Any ideas or help would greatly appreciated. Looking to buy if you have these parts.


----------



## Donivanp (Feb 15, 2021)

Cloath said:


> Does anyone have a top turret assembly and cockpit hood with glass? I had just finished painting these when my dog decided to eat them.
> Any ideas or help would greatly appreciated. Looking to buy if you have these parts.


No, you used that excuse in school. You have to come up with a different one for models.

Reactions: Funny Funny:
2 | Like List reactions


----------



## Donivanp (Feb 15, 2021)

Where are you located?


----------



## Airframes (Feb 16, 2021)

Should be able to request them online from Revell, USA or Revell Germany / UK.


----------



## Wurger (Feb 16, 2021)

What about the dog?


----------



## Donivanp (Feb 16, 2021)

Wurger said:


> What about the dog?


I mean you could follow it around!


----------



## Crimea_River (Feb 16, 2021)

Maybe dog shit is discovered to be the new Future!

Reactions: Funny Funny:
1 | Like List reactions


----------



## Cloath (Feb 16, 2021)

Donivanp said:


> Where are you located?


College Park Georgia


----------



## Cloath (Feb 16, 2021)

Wurger said:


> What about the dog?


English Bulldog named Biggles. He eats everything including plastic parts


----------



## Donivanp (Feb 16, 2021)

Well that's nice. Eighth AF B-17 gets eaten by the English. Great headline! The poop is a new idea for weathering.

I had an an English Springer that did the same thing. Something seems to be going on with English dogs eating plastic? Down one each Monogram F-106 (I refuse to call a Monogram a Revell).

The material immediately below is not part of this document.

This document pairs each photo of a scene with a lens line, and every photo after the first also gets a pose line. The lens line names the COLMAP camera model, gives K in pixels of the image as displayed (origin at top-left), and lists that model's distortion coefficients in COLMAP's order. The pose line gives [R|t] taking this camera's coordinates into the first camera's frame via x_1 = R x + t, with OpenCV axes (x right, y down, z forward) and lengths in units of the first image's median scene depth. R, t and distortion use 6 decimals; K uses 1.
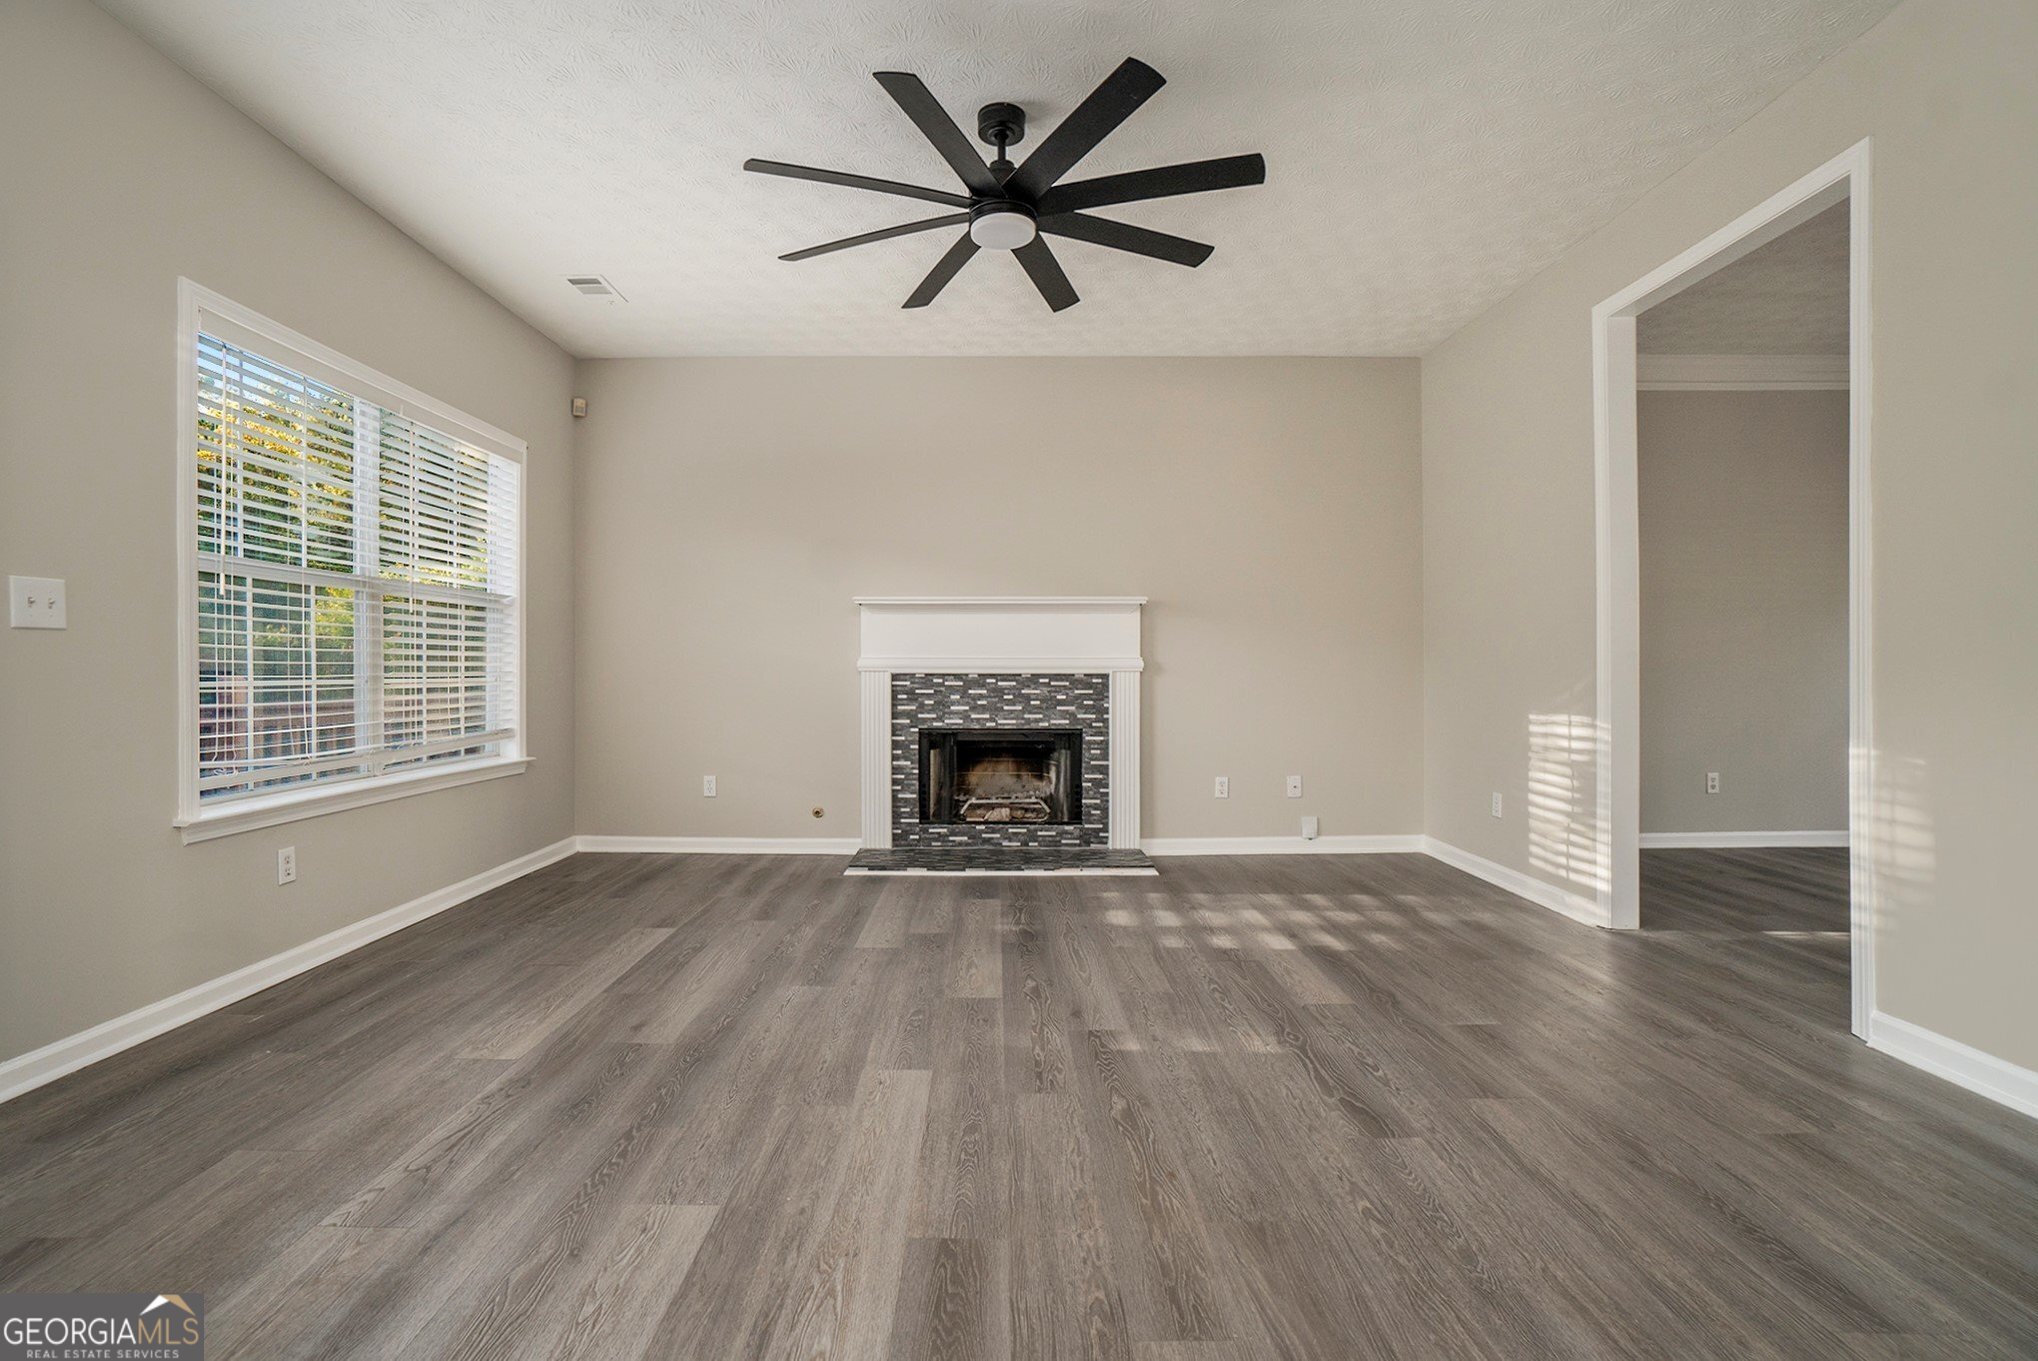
lens RADIAL K [[895.1, 0, 1020.1], [0, 895.1, 668.8], [0, 0, 1]] dist [-0.046072, 0.001308]
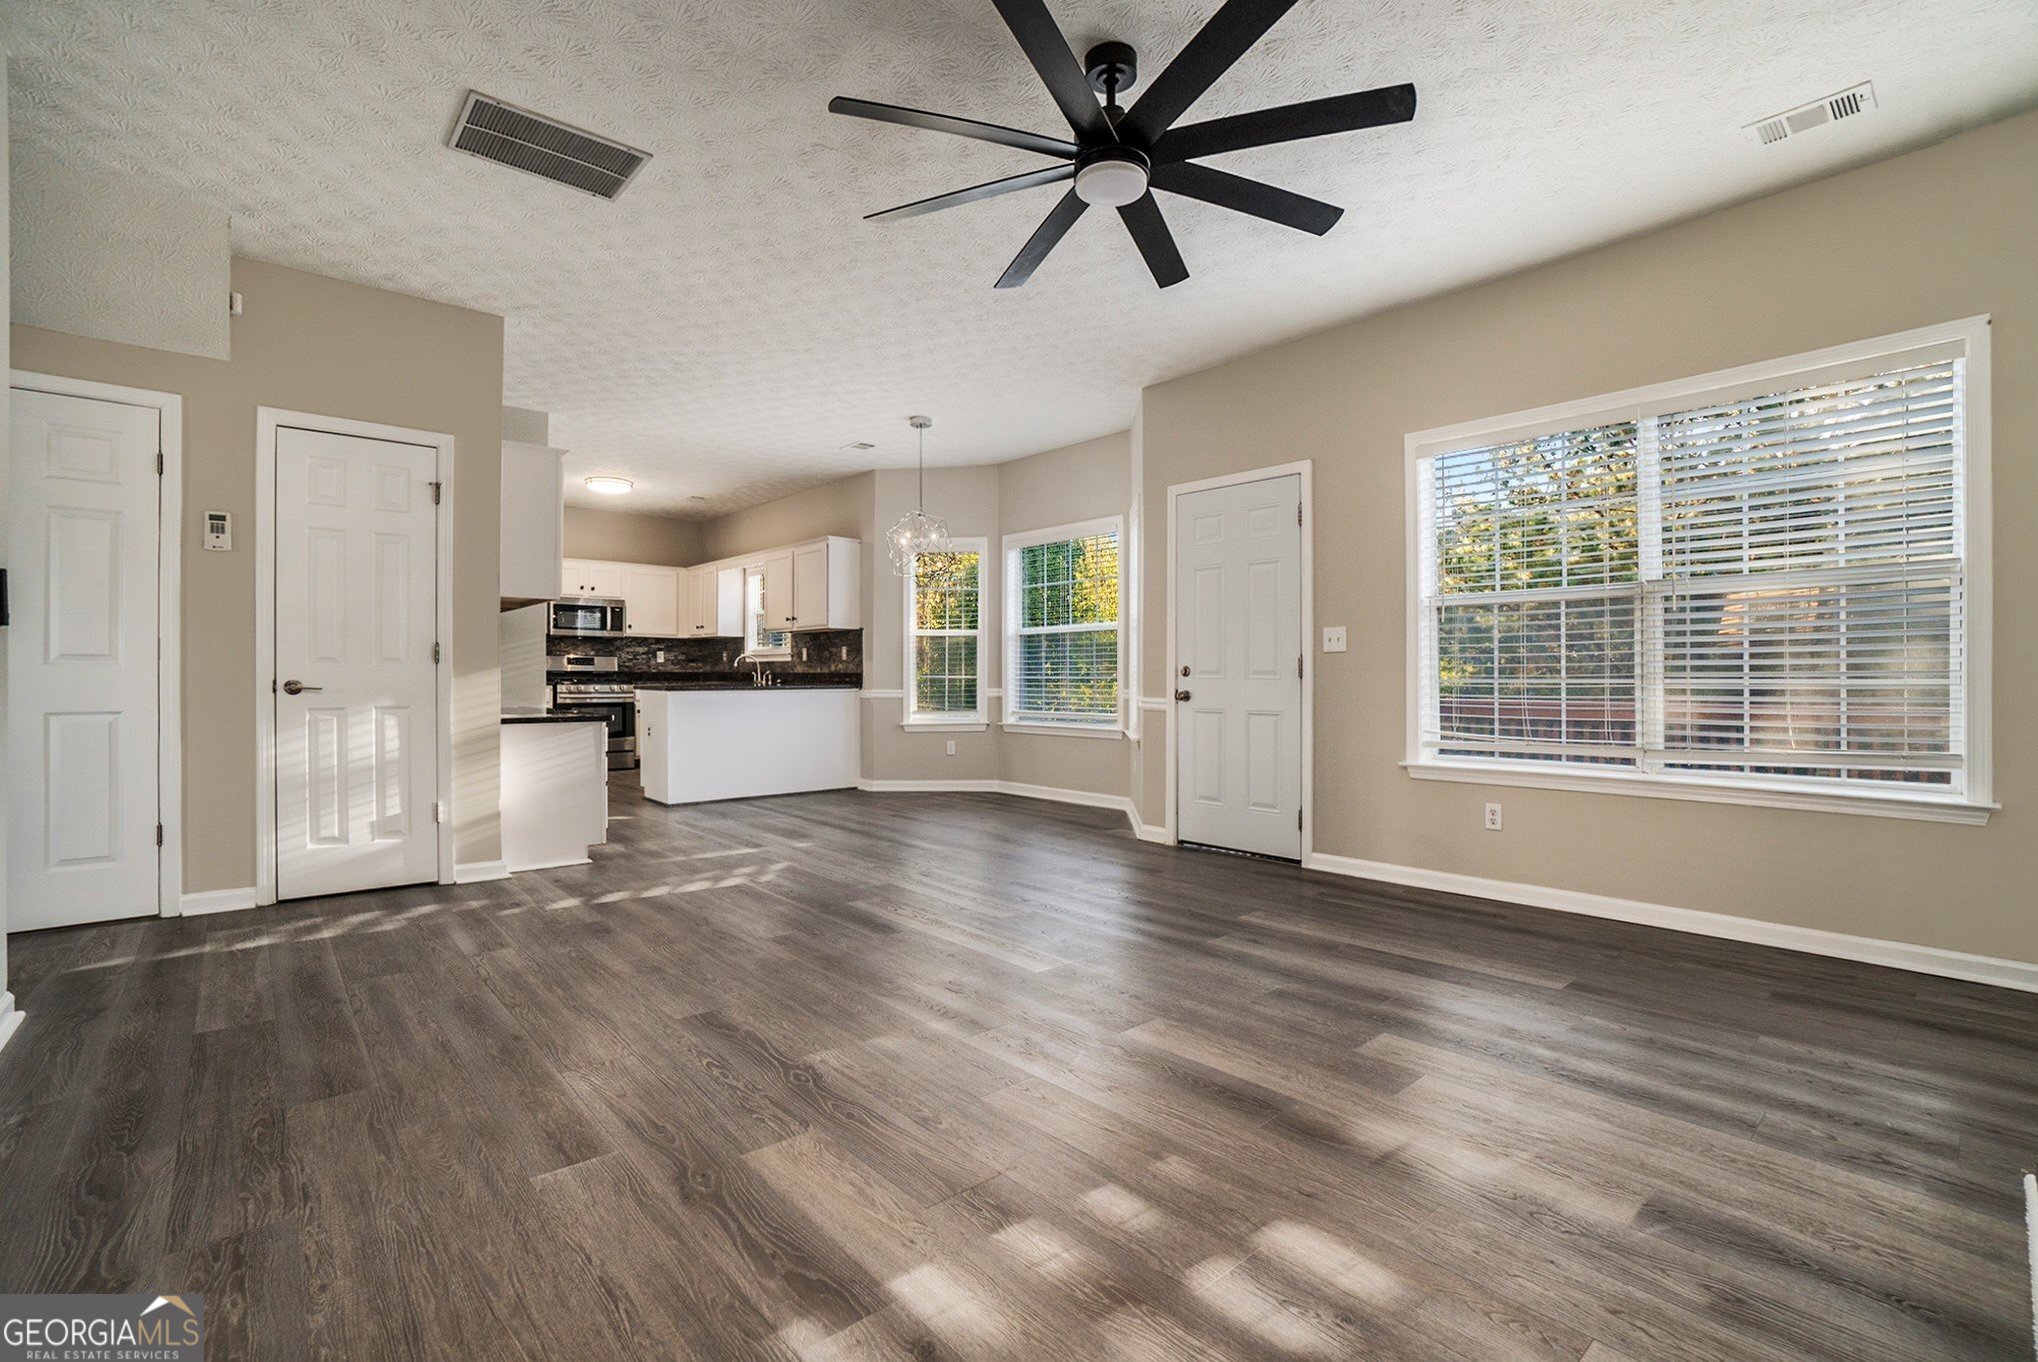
lens RADIAL K [[928.8, 0, 1015.6], [0, 928.8, 684.8], [0, 0, 1]] dist [-0.005979, 0.000056]
pose [[-0.764068, 0.005876, -0.645109, 0.518145], [0.005811, 0.999981, 0.002226, 0.011320], [0.645110, -0.002048, -0.764087, 1.289969]]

All kidding aside I'd look at Terry's input. Go up online to Revell.com and you may have to go to Revell Germany and look for replacement parts section.


----------



## fubar57 (Feb 16, 2021)

Spare parts service – Revell GmbH


----------



## bdefen (Feb 16, 2021)

The old saying used to be, "He was shaking like a dog sh*tting peach pits". Now it's, "He was shaking like Biggles sh*tting bomber turrets"......I like it!!

Reactions: Like Like:
1 | Funny Funny:
2 | Like List reactions


----------



## Wurger (Feb 16, 2021)

Cloath said:


> English Bulldog named Biggles. He eats everything including plastic parts



Anyway , I hope it is still alive.


----------



## Cloath (Feb 17, 2021)

Donivanp said:


> Well that's nice. Eighth AF B-17 gets eaten by the English. Great headline! The poop is a new idea for weathering.
> 
> I had an an English Springer that did the same thing. Something seems to be going on with English dogs eating plastic? Down one each Monogram F-106 (I refuse to call a Monogram a Revell).
> 
> All kidding aside I'd look at Terry's input. Go up online to Revell.com and you may have to go to Revell Germany and look for replacement parts section.



Thanks. Will do.


----------